He was in the radio carrier and the radio operator was there.  After they had a meal, Fraser explained, “Somebody said, ‘Turn that damn radio on, the war may be over’. It came blaring out that peace was going to be declared at eight the next morning.”

Because of the damaged wheel, they couldn’t get out until the next morning.

When they heard the news, Fraser said, “Everybody has their own thoughts. We were, everybody, was happy it was over, [that] you got though and were still living.” 

Despite their advances against the Germans forces, Fraser said, “We were still in [battle], we still weren’t just rolling along, doing what we wanted to do.” Being on the front lines, Fraser said there were rumours about the end of the war, but when a treaty would be signed, they didn’t know. “We heard, just like in the coffee shop, every day there was rumours flying around [about the end of the war].” 

While Fraser and his unit made it home, the war’s end didn’t come soon enough for others. “I have a good friend in Minnedosa, McLean, his brother was killed in the last day, just before we had our stop.  He wasn’t supposed to go out but the carrier went out and he went and son of a gun, he got killed.”
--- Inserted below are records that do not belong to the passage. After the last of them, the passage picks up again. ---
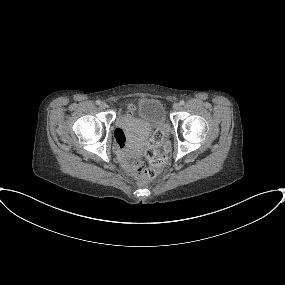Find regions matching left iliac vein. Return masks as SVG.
<instances>
[{"label": "left iliac vein", "mask_w": 285, "mask_h": 285, "mask_svg": "<svg viewBox=\"0 0 285 285\" xmlns=\"http://www.w3.org/2000/svg\"><path fill=\"white\" fill-rule=\"evenodd\" d=\"M180 107H181V105H180L179 103H174V104H173V109H174V110H179Z\"/></svg>", "instance_id": "obj_1"}]
</instances>
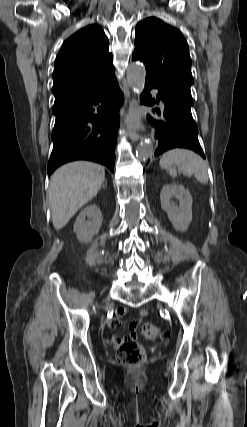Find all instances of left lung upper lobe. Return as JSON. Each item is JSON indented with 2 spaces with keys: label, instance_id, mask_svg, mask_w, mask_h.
I'll return each instance as SVG.
<instances>
[{
  "label": "left lung upper lobe",
  "instance_id": "1",
  "mask_svg": "<svg viewBox=\"0 0 247 427\" xmlns=\"http://www.w3.org/2000/svg\"><path fill=\"white\" fill-rule=\"evenodd\" d=\"M132 60L145 64V82L185 106L193 105L189 47L177 28L156 17L139 22L135 29Z\"/></svg>",
  "mask_w": 247,
  "mask_h": 427
}]
</instances>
With the war in Europe over, Fraser and some others volunteered for the war in the Pacific. “Some [forces] would have to stay in the army of occupation and none of us wanted to stay for that, so we volunteered for the far east,” he said. 
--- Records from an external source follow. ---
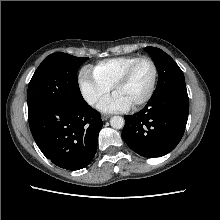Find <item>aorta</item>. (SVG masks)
Returning a JSON list of instances; mask_svg holds the SVG:
<instances>
[{
  "label": "aorta",
  "mask_w": 220,
  "mask_h": 220,
  "mask_svg": "<svg viewBox=\"0 0 220 220\" xmlns=\"http://www.w3.org/2000/svg\"><path fill=\"white\" fill-rule=\"evenodd\" d=\"M110 124L114 129H121L124 127L125 121L121 116H113L110 119Z\"/></svg>",
  "instance_id": "762f6f07"
}]
</instances>
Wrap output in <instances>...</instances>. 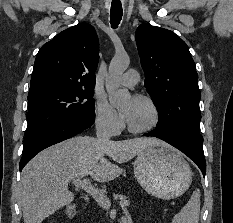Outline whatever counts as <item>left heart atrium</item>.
I'll use <instances>...</instances> for the list:
<instances>
[{
	"label": "left heart atrium",
	"mask_w": 233,
	"mask_h": 223,
	"mask_svg": "<svg viewBox=\"0 0 233 223\" xmlns=\"http://www.w3.org/2000/svg\"><path fill=\"white\" fill-rule=\"evenodd\" d=\"M135 100L136 98H132L120 111L121 118L127 124H129L133 119L136 107Z\"/></svg>",
	"instance_id": "left-heart-atrium-1"
}]
</instances>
They came back from Germany to Farnborough in Southern England and were kept busy driving trucks and hauling back troops from the coast. They were waiting on a ship to take them back to Canada for their posting in the Pacific. “We’d been called off [leave] a couple of times, but no ship was available so they sent us back on leave just to get rid of us. The last time we were all set to come [to Canada], the ship was there and being loaded in a couple of days, and then they dropped that bomb and the war ended.” 

The final end of World War II didn’t mean Fraser was headed home though, “They said, ‘You aren’t going home, you have to stay here and haul troops’.”

 

‘I thought it would be nice to get home’

Roy Snaith, 93, was a Trooper in the 12 Manitoba Dragoons, an armoured regiment of the Canadian Army. He joined up in 1942 at 20 years of age. Snaith grew up in McGregor and explained his reason for signing up, saying, “There was not much to do at home, everyone was going away.” The 12 Manitoba Dragoons took part in the Normandy landing and Snaith landed at St. Croix Sur Mer on July 7 to 8, 1944. 

In May 1945, when peace was declared, Snaith was in the Netherlands near the German border. He drove a scout car with an officer and at that time he said, “We were probably out in the scout cars looking, scouting around.” 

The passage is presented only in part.